#### [What is required]
Repeat the following entries verbatim, apart from the pictures.

----- Study material -----

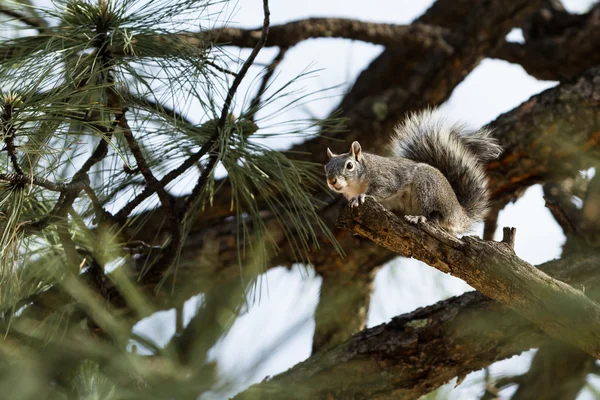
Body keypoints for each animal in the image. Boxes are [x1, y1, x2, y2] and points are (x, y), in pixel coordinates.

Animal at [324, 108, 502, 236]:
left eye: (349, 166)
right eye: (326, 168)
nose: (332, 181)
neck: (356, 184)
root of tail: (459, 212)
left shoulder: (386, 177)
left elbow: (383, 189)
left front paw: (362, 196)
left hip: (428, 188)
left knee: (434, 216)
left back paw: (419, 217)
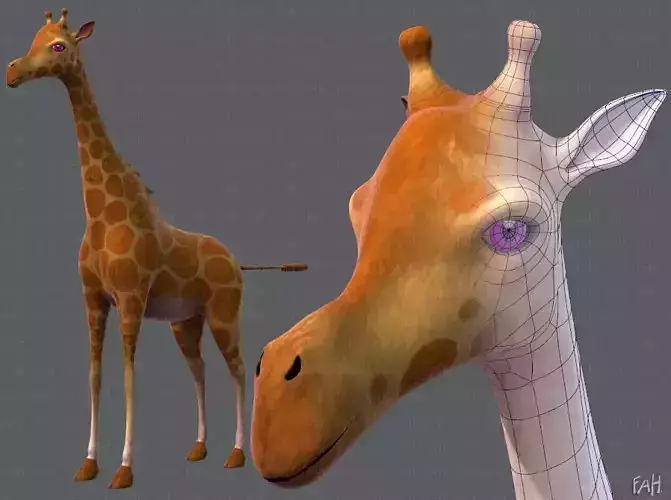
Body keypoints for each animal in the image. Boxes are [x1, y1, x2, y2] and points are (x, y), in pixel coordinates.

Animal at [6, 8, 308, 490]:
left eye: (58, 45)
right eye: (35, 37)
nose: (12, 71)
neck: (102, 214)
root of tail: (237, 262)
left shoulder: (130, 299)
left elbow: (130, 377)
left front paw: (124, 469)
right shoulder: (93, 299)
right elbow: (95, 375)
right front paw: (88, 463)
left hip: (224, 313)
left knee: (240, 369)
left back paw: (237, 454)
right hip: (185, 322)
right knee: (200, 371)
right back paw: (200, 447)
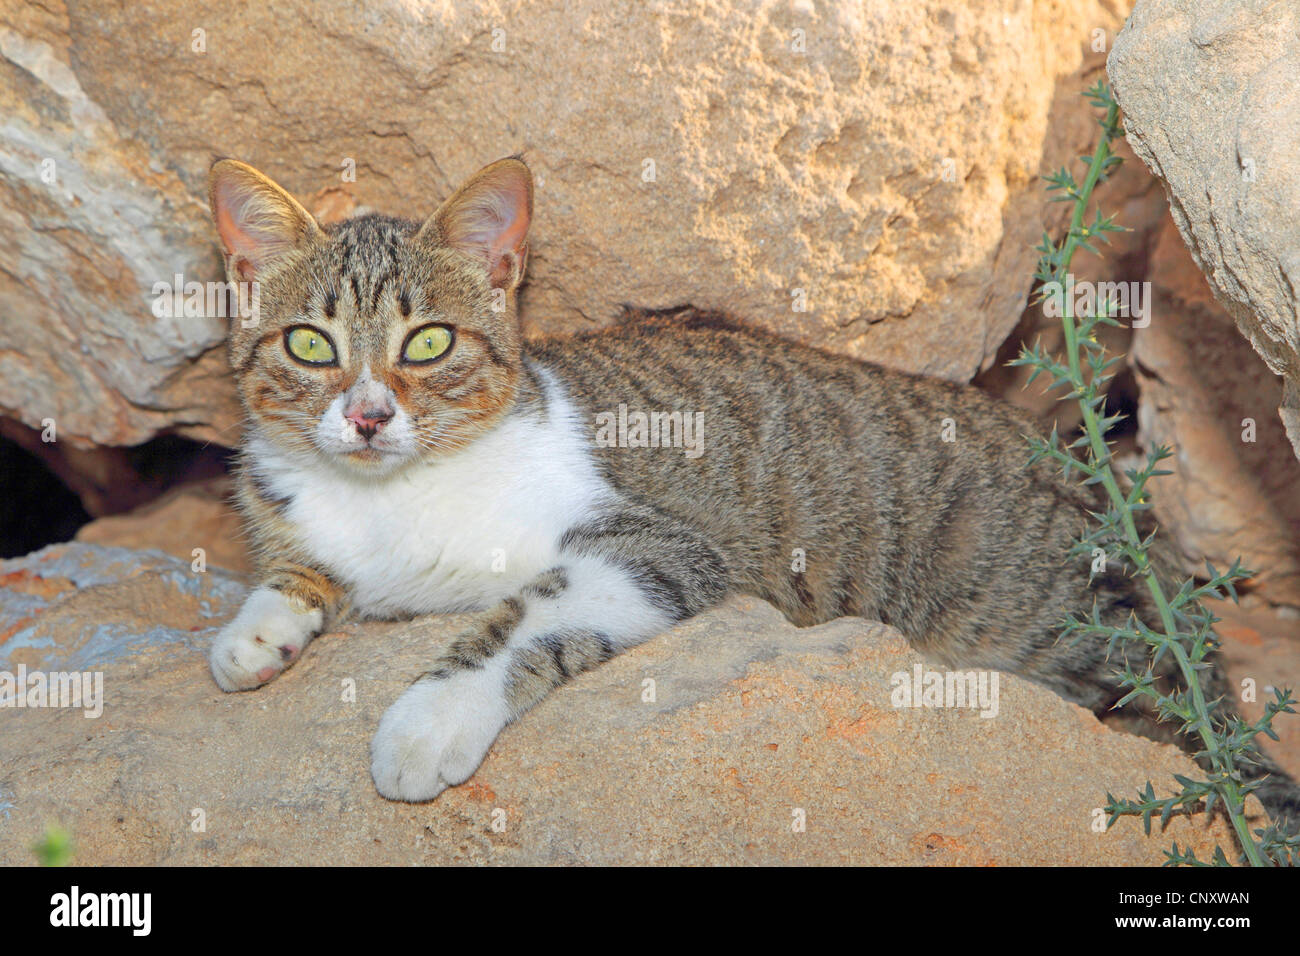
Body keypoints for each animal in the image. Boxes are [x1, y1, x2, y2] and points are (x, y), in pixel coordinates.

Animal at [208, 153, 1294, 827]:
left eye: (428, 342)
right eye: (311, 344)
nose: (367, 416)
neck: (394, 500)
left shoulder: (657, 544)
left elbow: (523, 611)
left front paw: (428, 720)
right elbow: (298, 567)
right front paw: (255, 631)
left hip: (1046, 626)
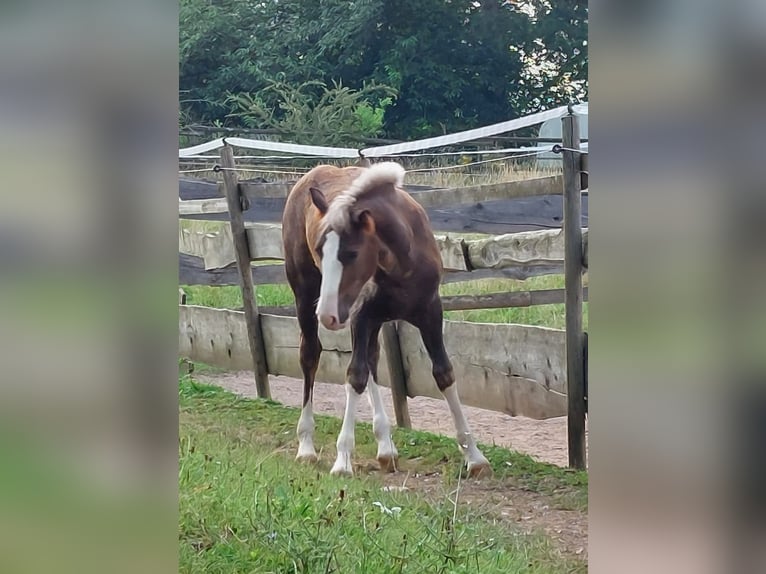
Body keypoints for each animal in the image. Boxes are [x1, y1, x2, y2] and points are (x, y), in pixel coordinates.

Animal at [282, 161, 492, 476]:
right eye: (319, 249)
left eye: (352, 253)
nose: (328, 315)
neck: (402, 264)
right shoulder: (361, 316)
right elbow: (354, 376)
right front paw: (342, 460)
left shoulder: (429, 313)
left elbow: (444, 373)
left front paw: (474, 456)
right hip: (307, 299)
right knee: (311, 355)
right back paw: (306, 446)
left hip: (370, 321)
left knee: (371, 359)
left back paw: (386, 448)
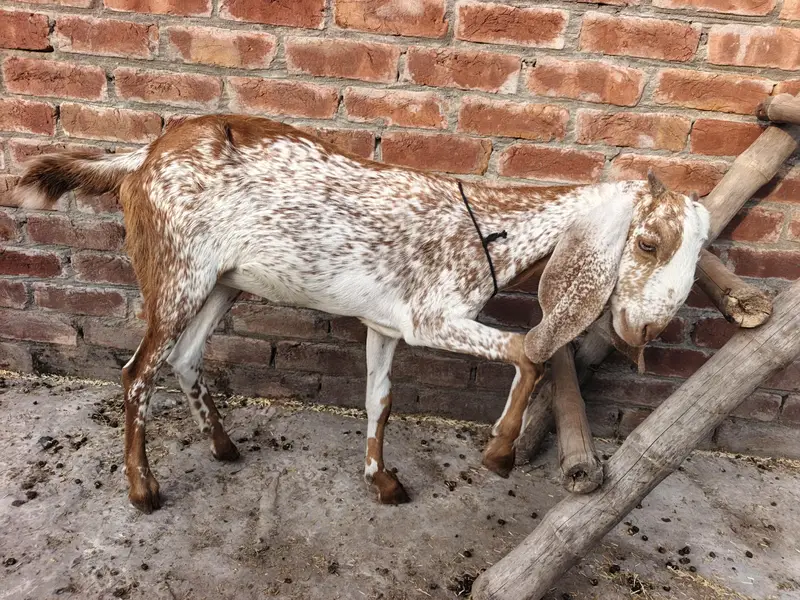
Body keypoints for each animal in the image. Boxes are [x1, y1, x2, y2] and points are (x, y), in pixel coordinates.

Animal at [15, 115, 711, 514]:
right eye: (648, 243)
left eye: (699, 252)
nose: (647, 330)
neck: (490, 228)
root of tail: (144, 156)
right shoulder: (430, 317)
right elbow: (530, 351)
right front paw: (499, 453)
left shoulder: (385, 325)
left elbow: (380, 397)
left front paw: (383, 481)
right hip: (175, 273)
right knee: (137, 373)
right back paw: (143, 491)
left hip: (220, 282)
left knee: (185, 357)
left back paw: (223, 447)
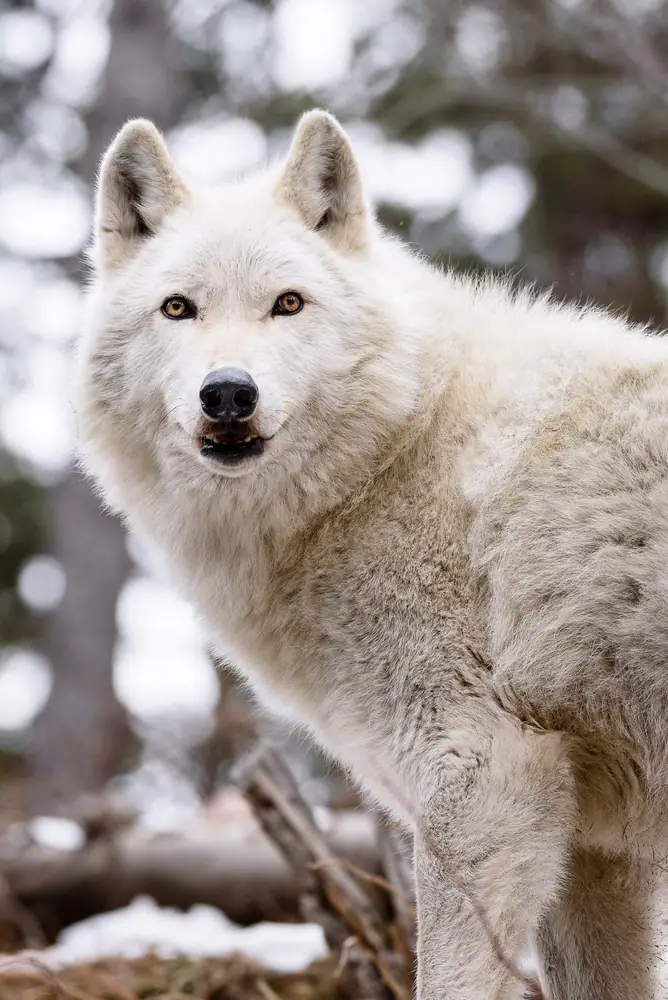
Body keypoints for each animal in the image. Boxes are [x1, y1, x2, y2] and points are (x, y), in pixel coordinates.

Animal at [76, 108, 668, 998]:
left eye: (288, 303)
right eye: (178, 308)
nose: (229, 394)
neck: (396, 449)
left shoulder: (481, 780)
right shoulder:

-----

#### [Answer to the problem]
Body keypoints for each animal in the image. Boxes are [x1, y1, x2, y2] and points are (x, y), in pixel coordinates.

Animal at [324, 108, 502, 236]:
left eye: (349, 166)
right eye: (326, 168)
nose: (332, 181)
neck: (356, 184)
root of tail: (459, 212)
left shoulder: (386, 177)
left elbow: (383, 189)
left front paw: (362, 196)
left hip: (428, 188)
left knee: (434, 216)
left back paw: (419, 217)
Body keypoints for each animal in the image. Boxes are [x1, y1, x2, y2] and points are (x, y), in pixel coordinates.

Animal at [6, 8, 308, 490]:
left eye: (58, 45)
right eye: (35, 37)
nose: (12, 71)
neck: (102, 214)
root of tail: (237, 262)
left shoulder: (130, 299)
left elbow: (130, 377)
left front paw: (124, 469)
right shoulder: (93, 299)
right elbow: (95, 375)
right front paw: (88, 463)
left hip: (224, 313)
left knee: (240, 369)
left back paw: (237, 454)
right hip: (185, 322)
right knee: (200, 371)
right back paw: (200, 447)
Body keypoints for each animal in the image. Boxes are [x1, y1, x2, y2] and points are (x, y), in pixel coordinates.

Animal at [208, 153, 1294, 827]:
left eye: (428, 342)
right eye: (311, 344)
nose: (367, 416)
neck: (394, 500)
left shoulder: (657, 544)
left elbow: (523, 611)
left front paw: (428, 720)
right elbow: (298, 567)
right front paw: (255, 631)
left hip: (1046, 626)
Body keypoints for each animal in the image. Boxes are [x1, y1, x2, y2] and points are (x, y), in pixel coordinates.

Animal at [282, 161, 492, 476]:
right eye: (319, 249)
left eye: (352, 253)
nose: (328, 315)
neck: (402, 264)
right shoulder: (361, 316)
right elbow: (354, 376)
right front paw: (342, 460)
left shoulder: (429, 313)
left elbow: (444, 373)
left front paw: (474, 456)
right hip: (307, 299)
right knee: (311, 355)
right back paw: (306, 446)
left hip: (370, 321)
left knee: (371, 359)
left back paw: (386, 448)
Body keypoints for each animal in the image. Boxes are [x1, y1, x2, y2] and points are (x, y), in pixel coordinates.

Animal at [15, 115, 711, 514]:
right eye: (648, 243)
left eye: (699, 252)
nose: (647, 330)
neck: (490, 228)
root of tail: (144, 156)
right shoulder: (430, 317)
right elbow: (530, 351)
right front paw: (499, 453)
left shoulder: (385, 325)
left elbow: (380, 397)
left front paw: (383, 481)
right hip: (175, 273)
right knee: (137, 373)
right back paw: (143, 491)
left hip: (220, 282)
left knee: (185, 357)
left back paw: (223, 447)
Body keypoints for each animal in the image. Boxes are [x1, y1, x2, y2] and points are (x, y), in pixel coordinates.

Animal at [76, 108, 668, 998]:
left eye: (288, 303)
right eye: (178, 308)
nose: (229, 394)
neck: (396, 449)
left shoulder: (481, 780)
right shoulder:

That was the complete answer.